Stored items >>
........
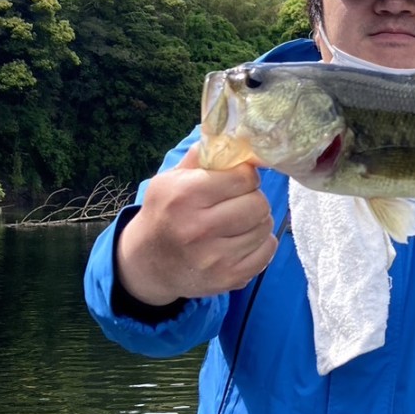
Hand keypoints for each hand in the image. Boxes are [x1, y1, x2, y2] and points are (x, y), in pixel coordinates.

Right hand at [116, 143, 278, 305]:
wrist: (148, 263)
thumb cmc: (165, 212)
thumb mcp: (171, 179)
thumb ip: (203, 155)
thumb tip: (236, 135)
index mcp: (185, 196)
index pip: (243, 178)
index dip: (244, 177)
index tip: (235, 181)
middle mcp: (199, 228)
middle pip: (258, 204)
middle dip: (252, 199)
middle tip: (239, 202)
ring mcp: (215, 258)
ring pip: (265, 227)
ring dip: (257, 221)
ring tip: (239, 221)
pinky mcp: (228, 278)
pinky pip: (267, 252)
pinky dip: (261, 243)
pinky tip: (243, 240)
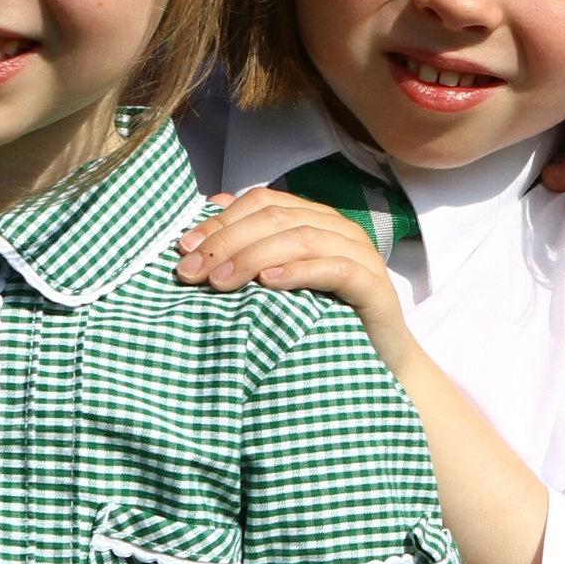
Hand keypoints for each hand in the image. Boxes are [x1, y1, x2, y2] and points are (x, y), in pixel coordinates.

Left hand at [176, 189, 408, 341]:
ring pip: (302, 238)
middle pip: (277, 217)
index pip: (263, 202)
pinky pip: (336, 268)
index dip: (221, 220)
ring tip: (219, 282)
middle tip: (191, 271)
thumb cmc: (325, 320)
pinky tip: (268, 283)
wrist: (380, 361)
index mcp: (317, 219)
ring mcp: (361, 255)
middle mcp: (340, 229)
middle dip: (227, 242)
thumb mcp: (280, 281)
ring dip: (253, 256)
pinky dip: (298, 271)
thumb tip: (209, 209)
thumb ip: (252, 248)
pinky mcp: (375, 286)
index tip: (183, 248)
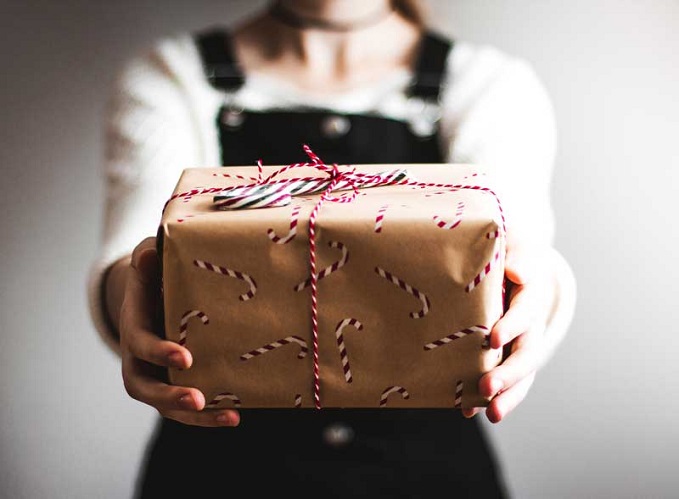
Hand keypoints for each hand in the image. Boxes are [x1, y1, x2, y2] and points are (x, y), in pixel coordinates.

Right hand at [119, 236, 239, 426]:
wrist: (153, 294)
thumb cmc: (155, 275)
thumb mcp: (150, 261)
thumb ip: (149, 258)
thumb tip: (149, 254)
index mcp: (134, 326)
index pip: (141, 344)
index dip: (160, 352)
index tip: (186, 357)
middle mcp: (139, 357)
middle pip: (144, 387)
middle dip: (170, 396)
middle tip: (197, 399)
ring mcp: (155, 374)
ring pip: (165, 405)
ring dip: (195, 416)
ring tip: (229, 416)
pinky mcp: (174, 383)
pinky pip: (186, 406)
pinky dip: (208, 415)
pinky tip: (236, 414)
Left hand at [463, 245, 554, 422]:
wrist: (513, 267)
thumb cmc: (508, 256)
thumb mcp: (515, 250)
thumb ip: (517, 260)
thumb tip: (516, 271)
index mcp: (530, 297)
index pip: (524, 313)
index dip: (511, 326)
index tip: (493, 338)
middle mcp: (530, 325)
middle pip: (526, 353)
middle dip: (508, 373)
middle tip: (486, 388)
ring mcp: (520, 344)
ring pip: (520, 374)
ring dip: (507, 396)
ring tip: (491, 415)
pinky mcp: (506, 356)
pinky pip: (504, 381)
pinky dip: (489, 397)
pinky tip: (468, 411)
........
Please reproduce the records above exactly and leave any picture behind.

Hand keypoints for each hand in the image. Boxes are [x1, y1, x2, y2] and points are (x, y), in pixel coordinates.

Right hand at [116, 143, 278, 305]:
wrist: (148, 263)
thumb cmc: (165, 212)
thumb mcp: (171, 179)
thumb ip: (203, 155)
thumb tip: (236, 135)
index mcp: (185, 196)
index pip: (243, 178)
index dip: (244, 177)
index tip: (235, 181)
middle mcp: (199, 228)
middle pip: (258, 204)
middle dip: (252, 199)
middle tip: (239, 202)
ring mcp: (215, 258)
ring pip: (265, 227)
ring dip: (257, 221)
ring tip: (239, 221)
pinky mcp: (228, 278)
pinky pip: (267, 252)
pinky dip: (261, 243)
pinky tip: (243, 240)
Hand keypoints for each hand in the image. Boxes are [x1, y1, x2, y2] and points are (x, y), in pixel coordinates.

Left hand at [176, 189, 408, 341]:
ring pip: (302, 238)
middle pip: (277, 217)
index pip: (263, 202)
pinky pip: (336, 268)
index dip: (221, 220)
ring tip: (219, 282)
middle tip: (191, 271)
thumb cmc: (325, 320)
pinky tip: (268, 283)
wrist: (380, 361)
index mcp: (317, 219)
ring mcp: (361, 255)
middle mcp: (340, 229)
middle dip: (227, 242)
thumb mcp: (280, 281)
ring dip: (253, 256)
pinky dip: (298, 271)
thumb tip: (209, 209)
thumb ip: (252, 248)
pinky mcp: (375, 286)
index tip: (183, 248)
Hand keypoints for each hand in the image. Boxes are [x1, y1, x2, y2] and points are (x, y), in pixel coordinates.

Right hand at [119, 236, 239, 426]:
wrist: (153, 294)
thumb cmc: (155, 275)
thumb mcp: (150, 261)
thumb ip: (149, 258)
thumb tip: (149, 254)
index mcp: (134, 326)
index pip: (141, 344)
index dip: (160, 352)
index tip: (186, 357)
middle mcp: (139, 357)
middle pip: (144, 387)
middle dip: (170, 396)
middle tip: (197, 399)
ring mcp: (155, 374)
ring pip: (165, 405)
ring dip: (195, 416)
ring tip: (229, 416)
pinky mcp: (174, 383)
pinky pip: (186, 406)
pinky dip: (208, 415)
pinky tip: (236, 414)
Left hand at [463, 245, 554, 422]:
wrist: (513, 267)
thumb cmc: (508, 256)
thumb mcp: (515, 250)
thumb ip: (517, 260)
thumb tip: (516, 271)
index mcp: (530, 297)
index pip: (524, 313)
index dip: (511, 326)
index tip: (493, 338)
middle mcp: (530, 325)
middle pip: (526, 353)
middle dip: (508, 373)
middle tip: (486, 388)
ring mcp: (520, 344)
ring pip: (520, 374)
ring dip: (507, 396)
ring tip: (491, 415)
pinky mcp: (506, 356)
pinky pip: (504, 381)
pinky dip: (489, 397)
pinky tip: (468, 411)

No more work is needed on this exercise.